Embedding multiple addresses can also be done. See the below example :


{
  _id:123,
  name: "Student1"
  addresses: [
      	{
             	street: "123 Street",
   		city: "Bangalore",
   		state: "KA"
        },

        {
   		street: "456 Street",
   		city: "Punjab",
   		state: "HR"
        }
    ]
}

Example of Data Modelling in MongoDB

Let us consider a simple example of building a student database in a college. Assume there are 3 models – Student, Address and Course.
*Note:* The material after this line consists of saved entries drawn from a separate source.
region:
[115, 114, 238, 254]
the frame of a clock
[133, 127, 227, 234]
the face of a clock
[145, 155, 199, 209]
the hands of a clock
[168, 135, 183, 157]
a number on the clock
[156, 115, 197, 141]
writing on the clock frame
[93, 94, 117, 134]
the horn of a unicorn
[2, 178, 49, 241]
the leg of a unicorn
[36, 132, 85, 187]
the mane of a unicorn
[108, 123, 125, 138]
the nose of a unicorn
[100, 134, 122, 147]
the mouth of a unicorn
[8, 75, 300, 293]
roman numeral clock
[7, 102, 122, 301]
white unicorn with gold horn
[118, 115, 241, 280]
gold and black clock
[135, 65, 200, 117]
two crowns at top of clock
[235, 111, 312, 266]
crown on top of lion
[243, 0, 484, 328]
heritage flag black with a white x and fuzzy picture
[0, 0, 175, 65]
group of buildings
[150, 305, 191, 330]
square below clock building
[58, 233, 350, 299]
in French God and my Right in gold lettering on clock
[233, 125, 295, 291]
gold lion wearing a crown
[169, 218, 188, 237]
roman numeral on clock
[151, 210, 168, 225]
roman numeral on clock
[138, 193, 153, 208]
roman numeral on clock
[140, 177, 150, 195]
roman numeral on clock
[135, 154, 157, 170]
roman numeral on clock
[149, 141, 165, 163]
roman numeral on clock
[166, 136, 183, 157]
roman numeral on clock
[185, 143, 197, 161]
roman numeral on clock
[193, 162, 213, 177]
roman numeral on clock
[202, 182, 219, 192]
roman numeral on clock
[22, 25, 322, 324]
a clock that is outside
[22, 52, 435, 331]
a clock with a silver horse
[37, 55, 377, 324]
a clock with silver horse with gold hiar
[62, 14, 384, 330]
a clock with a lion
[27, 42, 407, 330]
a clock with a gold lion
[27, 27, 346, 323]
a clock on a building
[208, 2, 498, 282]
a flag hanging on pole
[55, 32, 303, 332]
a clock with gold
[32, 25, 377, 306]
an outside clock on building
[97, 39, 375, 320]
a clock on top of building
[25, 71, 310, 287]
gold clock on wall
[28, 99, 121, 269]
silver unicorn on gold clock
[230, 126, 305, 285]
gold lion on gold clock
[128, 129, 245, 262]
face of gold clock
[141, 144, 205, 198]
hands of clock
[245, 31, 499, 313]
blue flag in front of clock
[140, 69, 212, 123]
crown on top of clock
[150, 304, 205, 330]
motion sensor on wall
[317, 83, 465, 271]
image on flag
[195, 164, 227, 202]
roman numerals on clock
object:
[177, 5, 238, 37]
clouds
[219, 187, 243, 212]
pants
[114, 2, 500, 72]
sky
In a typical RDBMS database, these 3 models will be translated into 3 tables as shown below:

Data Modelling in RDBMS

Hence, from the above model, if a student details has to be added, then entries should be made in all the 3 tables!!

Let us see, how the same data can be modelled in MongoDB. In MongoDB, schema design will have only collection one Student and will have the below structure.


{
   _id: 123,
   firstName: 'Test',
   lastName: 'Student',
   address :[{
           City: 'Bangalore',
           State: 'Karnataka',
           Country: 'India'
        }
    ],
   Course: 'MCA'
}

In MongoDB, data related to all the 3 models will be shown under one Collection !!

MongoDB provides with multiple ways of modelling your data. Now you know how to do that.

NOTE : Fieldnames in a collection like firstName and lastName etc in above examples also use memory, may 10-20 bytes or so. But when the dataset is very large, this can add up to a lot of memory. Hence it is adviced, for large datasets, use short fieldnames to store data in collections, like fname instead of firstName.